Записки А Т Болотова, написанных самим им для своих потомков
Шрифт:
Кроме вышеописанных упражнений, имел я в сие лето еще одно особливое. Молодежи нашей восхотелось ко всем обыкновенным увеселениям присовокупить еще одно, а именно - составить российский благородный театр. К сему побудились они наиболее тем, что бывшая у нас зимою банда комедиантов уехала в иные города, и театральные наши зрелища уже с самой весны пресеклись, и театральный дом стоял пуст. Итак, вздумалось господам нашим испытать составить из самих себя некоторый род театра. Первейшими заводчиками к тому были: помянутый господин Орлов, Зиновьев и некто из приезжих и тогда тут живший, по фамилии господин Думашнев. Не успели они сего дела затеять и назначить для первого опыта одну из наших трагедий, а именно "Демофонта"{86}, как и стали набирать людей, кому бы вместе с ними представлять оную. Но сие не так легко можно было учинить, как они сперва думали. Людей надобно было много, а способных к тому находили они мало. Те, которые бы могли согласиться, были не способны, а из способных не всякий хотел отважиться на сие дело и восприять на себя не только великое бремя, но и самовольно подвергнуться потом критике и суждениям. Мне сделано было предложение от них еще с самого начала и одному из первых, но я сам долго боролся сам с собою и не имел столько духа, чтоб на сие необыкновенное для меня дело
Коликого труда стоило им набрать мужчин, толикого же или несравненно множайшего требовалось к отысканию способных к тому женщин. Надобны были для трагедии сей две и, к несчастию, обе молодые, а мы из всех бывших в Кенигсберге русских госпож не могли отыскать ни единой. Наконец с великим трудом уговорена была к тому бригадирша Розенша, пребывавшая тогда в Кенигсберге. Боярыня сия была русская, но уже немолодая, а что всего хуже дородная и совсем неспособная к представлению любовницы. Но нужда чего не делает. Мы и той уже были рады; но как другой не могли никак отыскать, то решились, чтоб употребить к тому мужчину. К сему избран был один из товарищей наших, а именно упоминаемый мною прежде родственник и товарищ г. Орлова, г. Зиновьев. Молодость, нежность, хороший стан и самая красота лица сего молодого, любви достойного человека побудили всех упросить его взять на себя роль любовницы, и как он на то согласился, то для бригадирши Розенши определена была роль наперсницы, чем она была и довольна.

ИСХОДНЫЕ ДАННЫЕ:
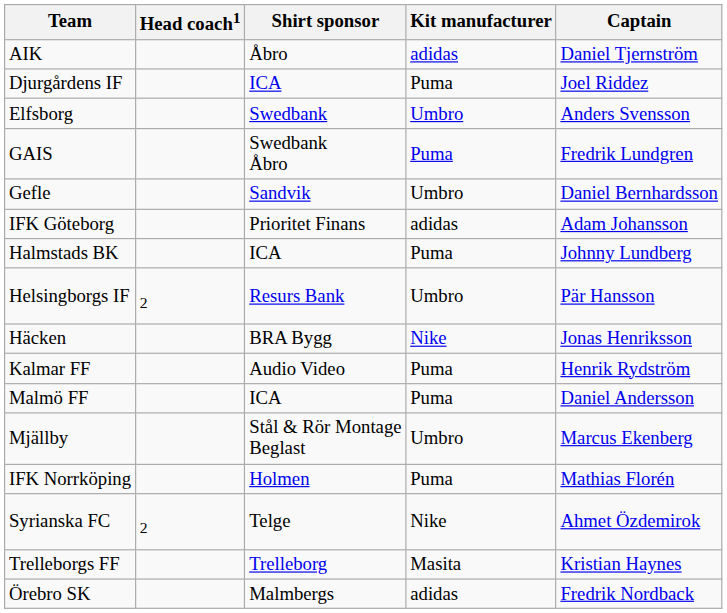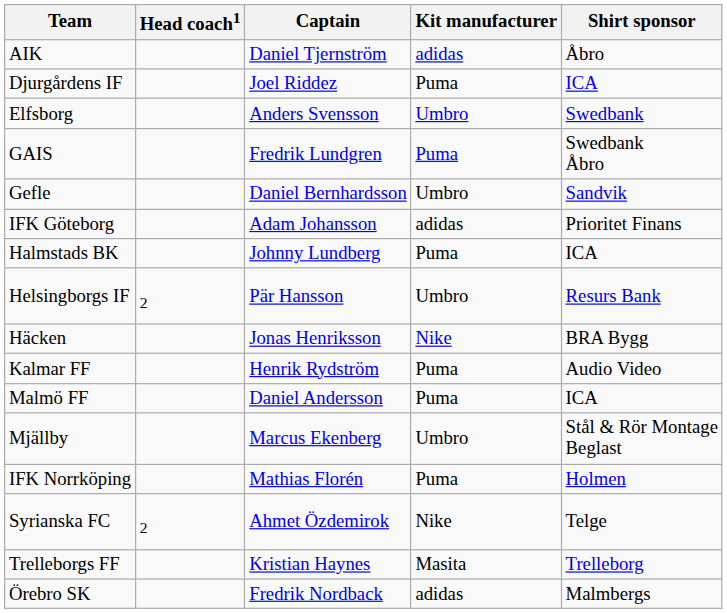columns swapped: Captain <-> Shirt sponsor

ПИСЬМЕННОЕ ЗАДАНИЕ 1: Какую роль в записках Болотова определили бригадирше Розенше?
ПИСЬМЕННОЕ ЗАДАНИЕ 2: Продолжите записки Болотова, начав сразу после последнего приведенного предложения.

ПИСЬМЕННЫЙ ОТВЕТ 1: Ей определили роль наперсницы.

ПИСЬМЕННЫЙ ОТВЕТ 2:
Сим образом, набравши всех потребных к тому людей, принялись мы за дело. Тотчас расписаны и розданы были всем роли, и тотчас все начали их учить и твердить наизусть. Мне досталось нарочито великая, однако я прежде всех вытвердил. Не могу и поныне еще без смеха вспомнить, как много занимала меня сия роля и с каким рвением и тщанием я ей учился. Не однажды бывало, что я, запершись один в своей квартире, прокрикивал по нескольку часов сряду, ходючи взад и вперед по своей комнате; не однажды случалось, что и в самую ночь, вместо спанья, протверживал я выученное и старался тверже и тверже впечатлеть все в память. Когда же я дело свое кончил и всю свою ролю выучил, то чувствуемое мною удовольствие я уже никак изобразить не могу. Я возмечтал о себе неведомо что и начинал уже сам турить{88} товарищей своих, чтоб они скорее роли свои вытверживали; ибо как о себе я уже нимало не сомневался, но надеялся твердо, что я ролю свою сыграю хорошо, то пылал я уже нетерпеливостью, чтоб начатое нами дело скорее совершилось. Однако не то вышло, что мы думали и чего ожидали. Обстоятельствам вздумалось вдруг перемениться: произошли некоторые несогласия между соучастниками в сем предприятии, и вся наша пышная и великолепная затея, как мыльный пузырь, лопнула и так рано, что многие еще и половины своих ролей не успели вытвердить. Не могу изобразить, с каким чувствительным огорчением узнал я о сем нечаянном всего нашего дела разрушении. Я получил известие о том от г. Орлова.
– Знаешь ль, Болотов, мой друг, какое горе?
– сказал он мне, пришедши одним утром к нам и меня обнимая.
– Ведь делу-то нашему не бывать, и оно разрушилось!
– И! Что ты говоришь?
– воскликнул я поразившись.
– Возможно ли?
– Точно так, - продолжал он, - и ты, мой друг, уже более не трудись и роли своей не тверди.
– Вот хорошо!
– возопил я.
– Роли своей не учи; да она у меня уже давно выучена, и поэтому все труды и старания мои были напрасны. Спасибо!
– Ну, что делать, голубчик! Так уже и быть, я сам о том горюю, у меня и у самого было много выучено; но что делать, произошли обстоятельства, и обстоятельства такие, что нам теперь и помышлять о том более уже не можно.
– Но какие же такие?
– спросил я.
– Ну, какие бы то ни было, - сказал он, - мне сказать тебе того не можно, а довольно, что дело кончилось и ему не бывать никогда.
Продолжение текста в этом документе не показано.